Batak Hydro Power Plant (Водноелектрическа централа "Батак") is an active underground hydro power plant located in Batak, Bulgaria, which is a part of the Batak Hydropower Cascade.

== History ==
The idea for the construction of power plants along the Vacha River utilising the catchment area in the Western Rhodopes, dates back to 1920, when engineer Ivan Mavrov proposed it in his work "Archive of Water Power in Bulgaria". This idea was taken up by engineer Todor Romanov in the 1930s. The conceptual and technical design for the entire "Batak Hydropower Cascade" was developed between 1951 and 1955 in "Hydro Energy Project". The project was developed by Dimo Velev, Kiril Grigorov, Gichev and others. It included dams, equalising devices and three power plants - Batak HPP (underground), Peshtera HPP (underground) and Aleko HPP (above ground).

Batak HPP was commissioned in 1958 and was the first underground HPP in Bulgaria.

== Technology ==
The turbines are driven by water that comes from the Golyam Beglik dam via a pressure diversion. The dam has a circular cross-section with a diameter of 2.40 metres, a capacity of 13.6 m³/s, a length of 11.7 kilometres and a waterfall of 400 metres. The water from the Beglika and Toshkov Chark dams and the Gashna, Cherna and Byala dams flows into the diversion.

Four vertical turbo groups were installed at the Batak Power Plant. The turbines are a Pelton wheel system with two nozzles. The generators are designed for 10.5 kV. The electricity generated is exported to an above-ground 10 kV system via tunnels and bare conductor rails. The above-ground building houses the 10 and 20 kV indoor units, while the 110 kV outdoor unit, which is connected to the 110 kV power line, was built next to it.
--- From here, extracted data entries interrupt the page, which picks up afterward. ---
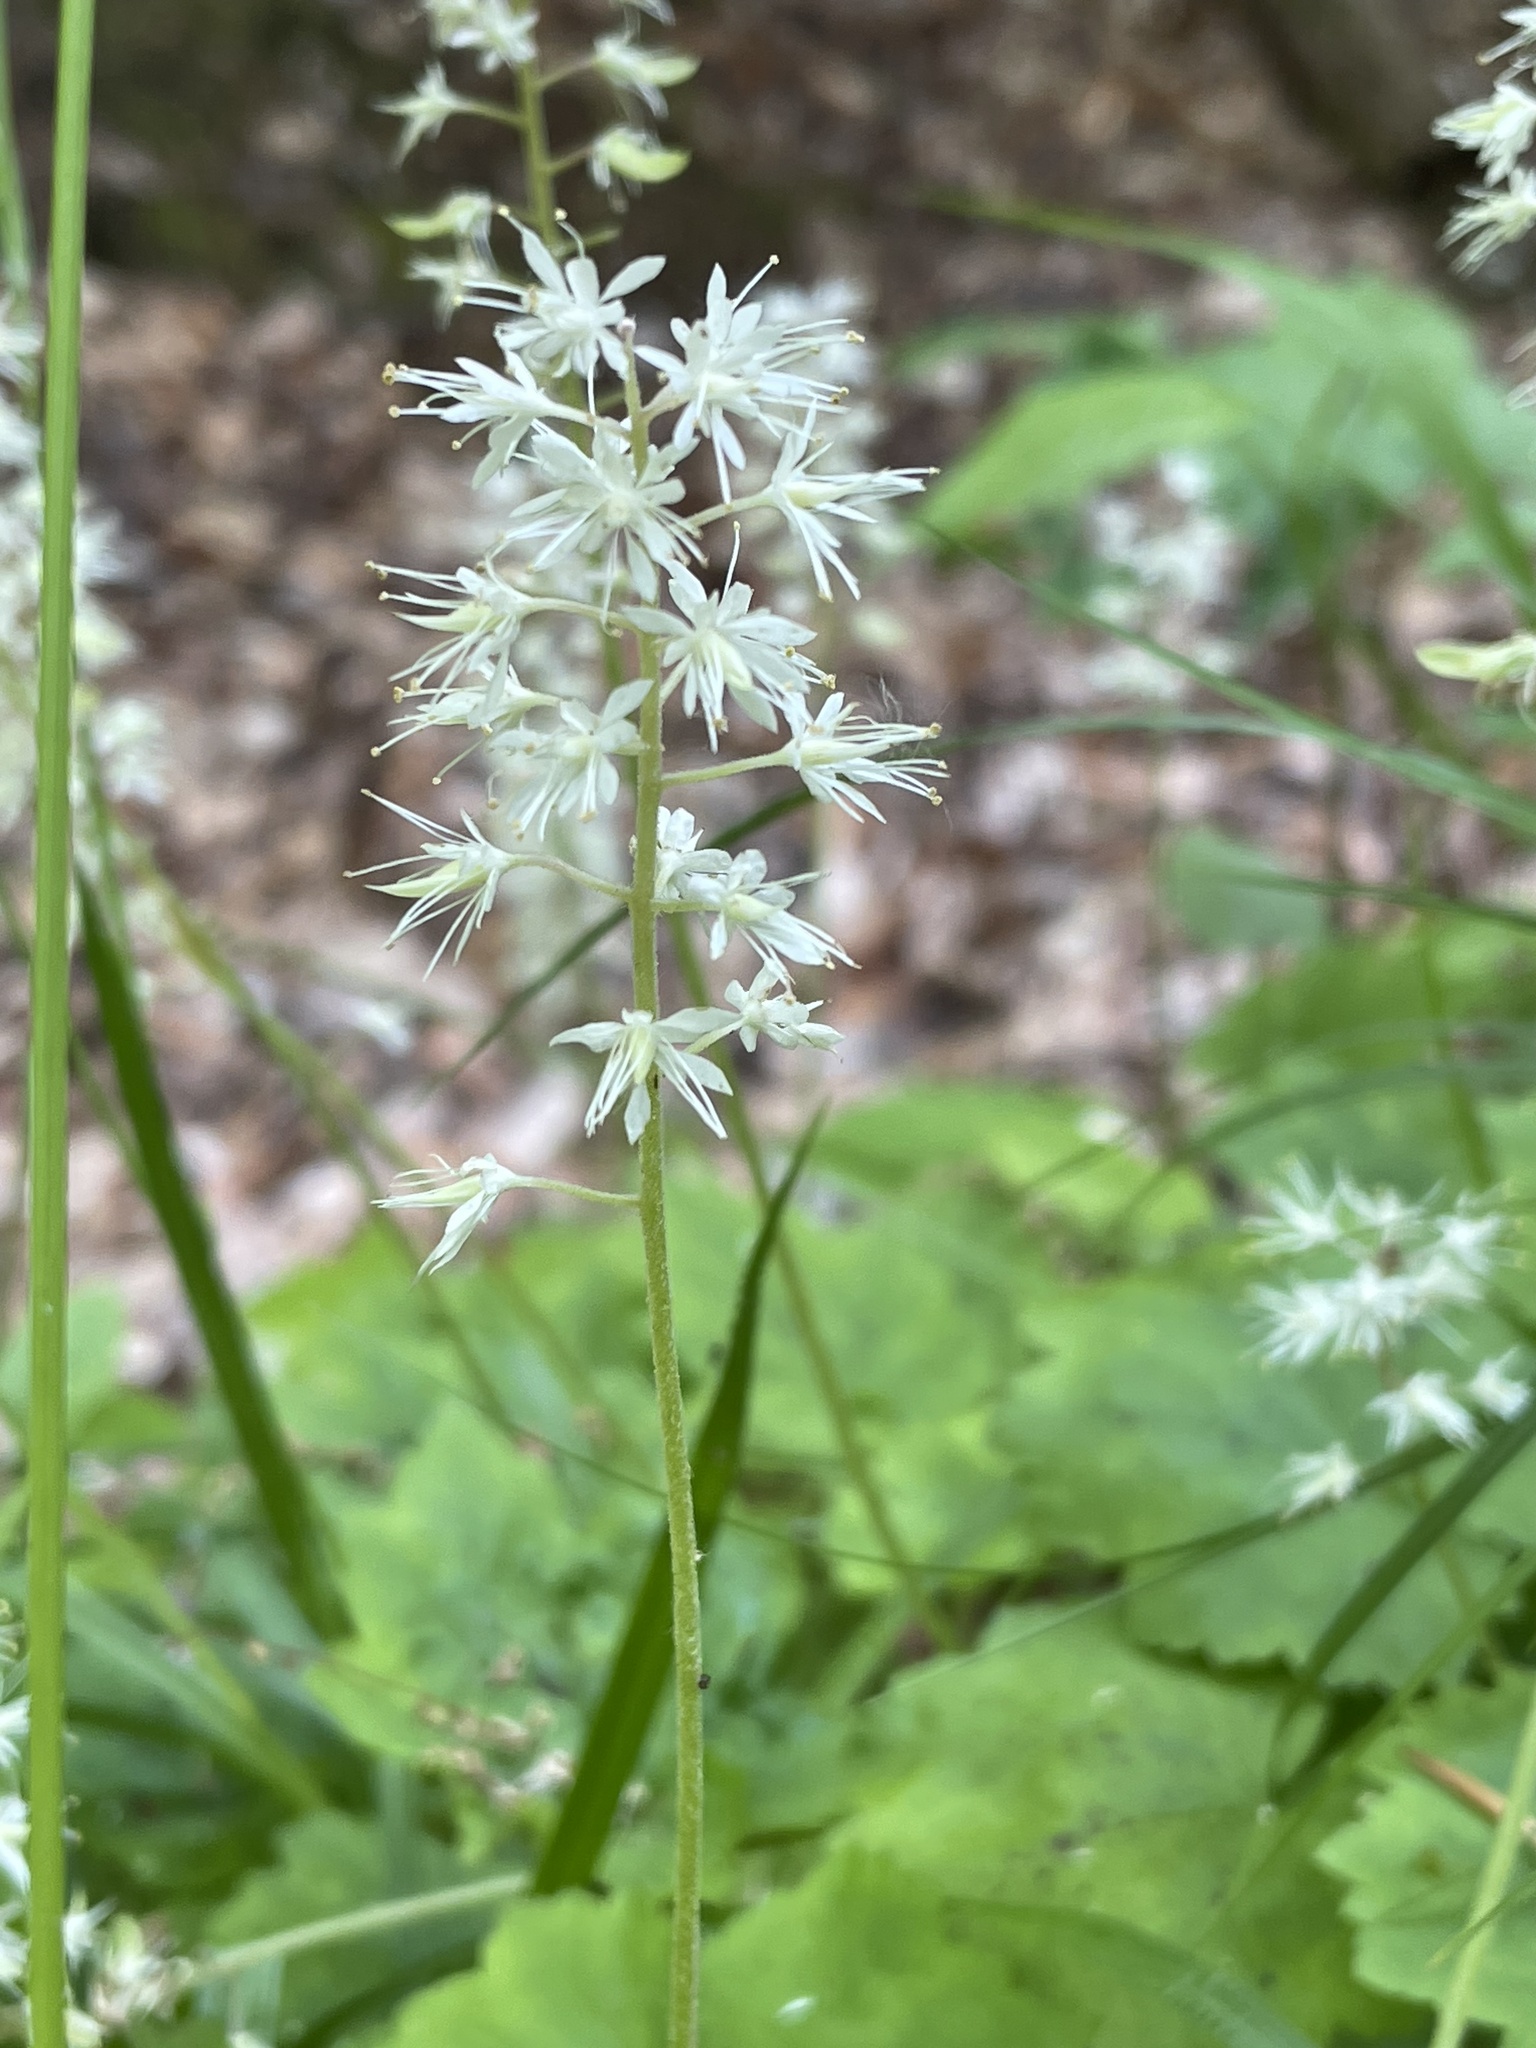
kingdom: Plantae
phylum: Tracheophyta
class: Magnoliopsida
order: Saxifragales
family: Saxifragaceae
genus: Tiarella
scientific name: Tiarella stolonifera
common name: Stoloniferous foamflower
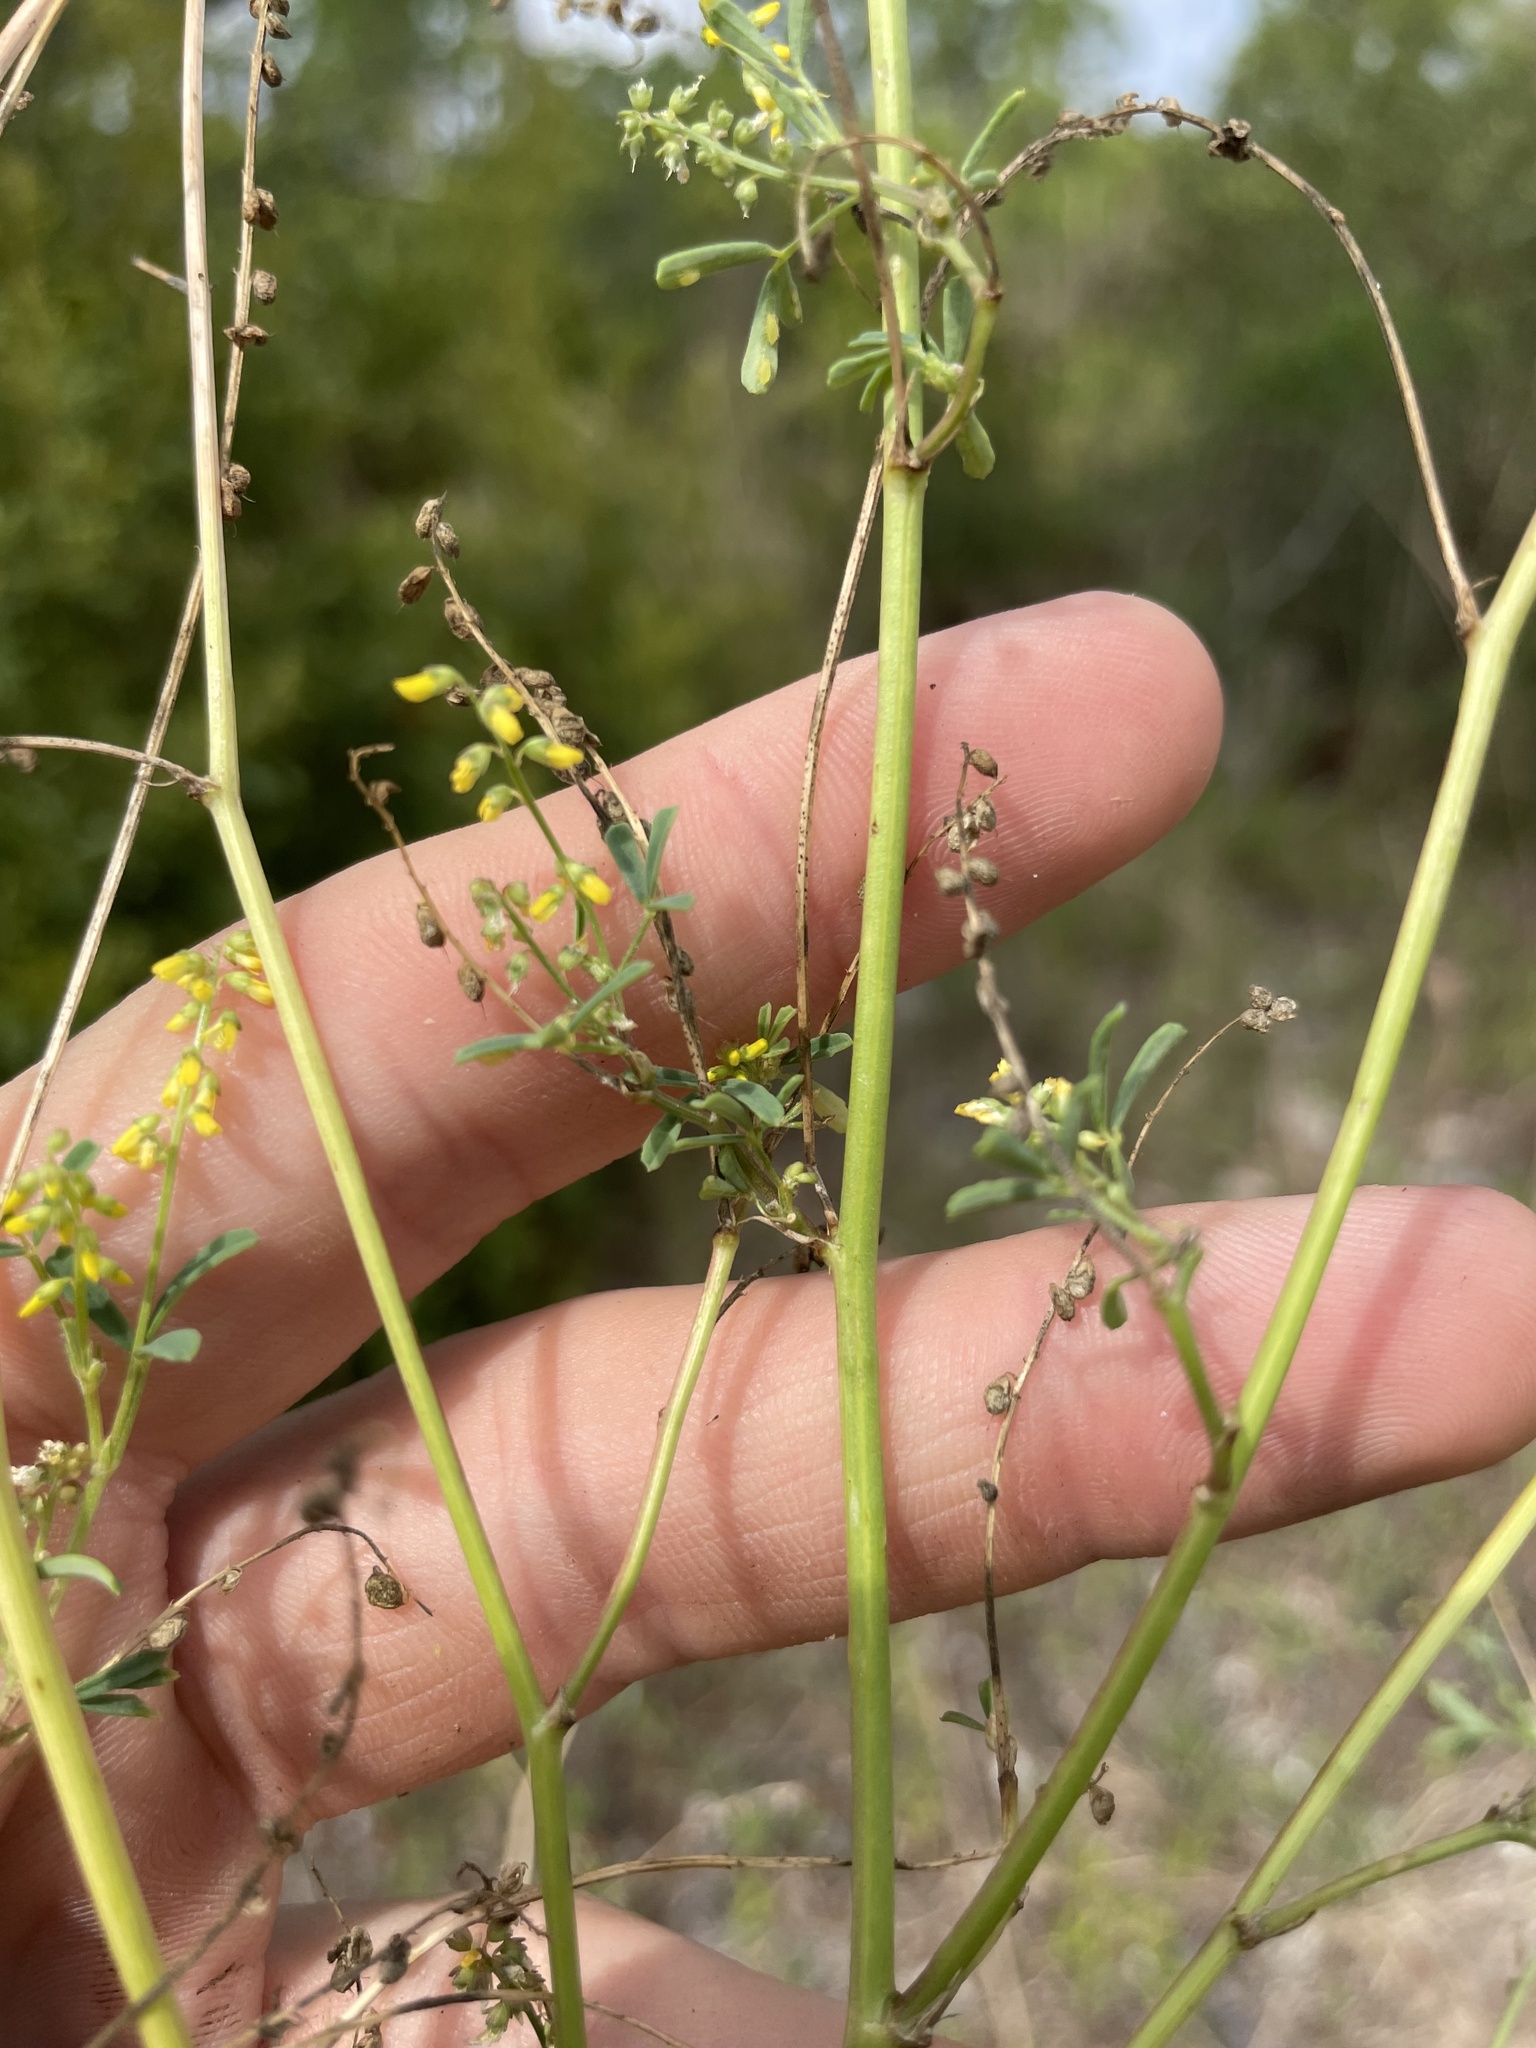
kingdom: Plantae
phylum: Tracheophyta
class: Magnoliopsida
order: Fabales
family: Fabaceae
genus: Melilotus
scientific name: Melilotus indicus
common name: Small melilot
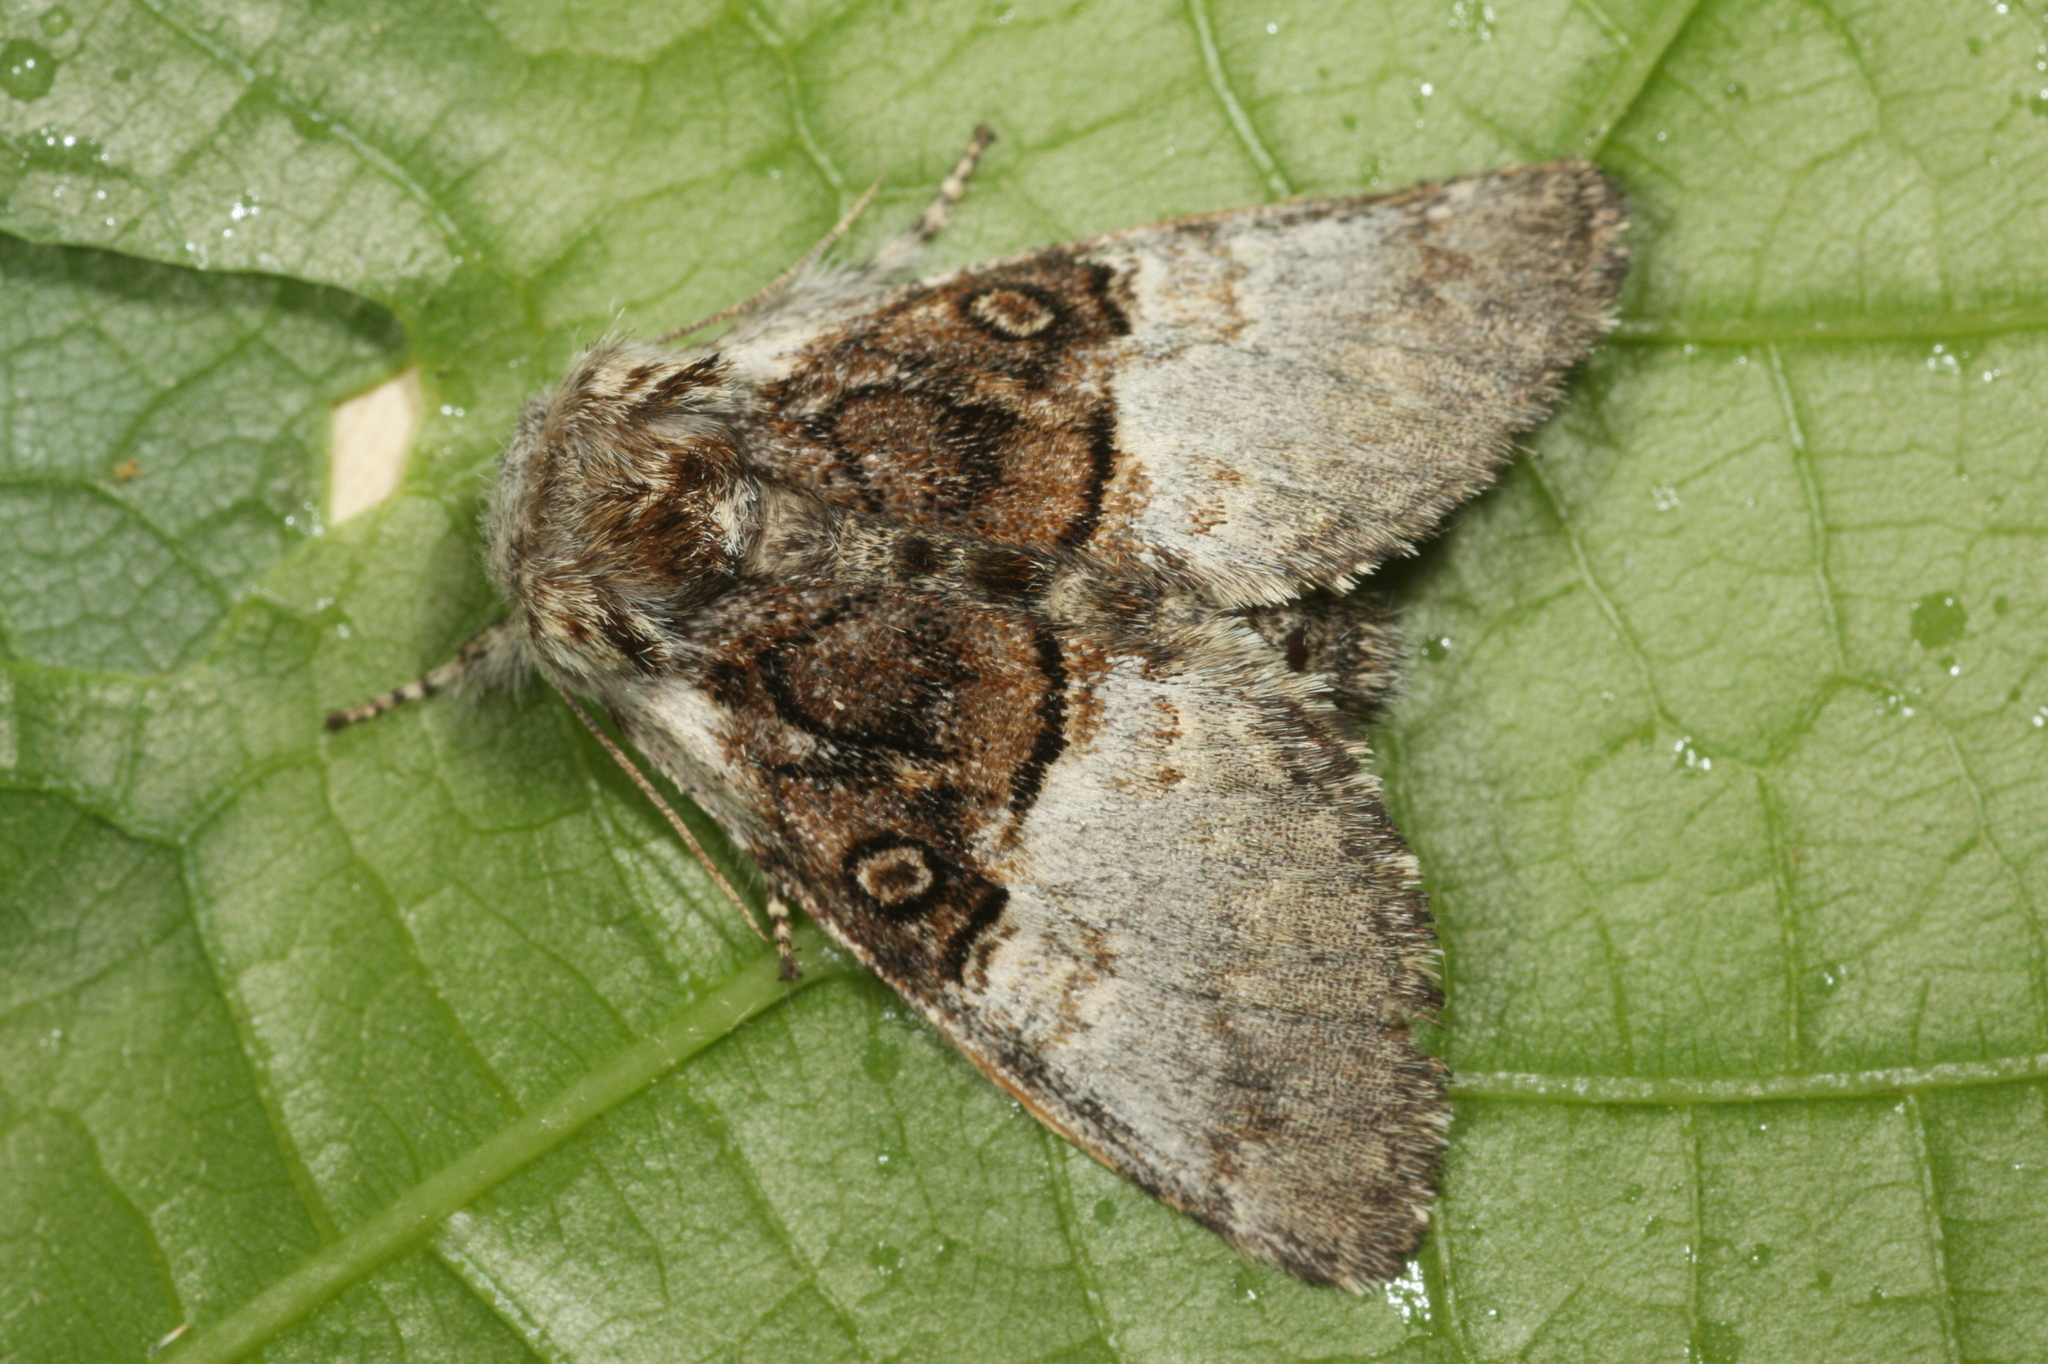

With an average annual utilisation of 2800 hours, the power plant produces an average of 109.6 GWh per year.

The power plant was completely refurbished between 2000 and 2001.

The waste water from the power plant is channelled via a 3 km long unpressurised sewer with a cross-section of 2.80 m x 2.80 m to the "Nova Mahala" collection tank, which then flows into the Batak Reservoir.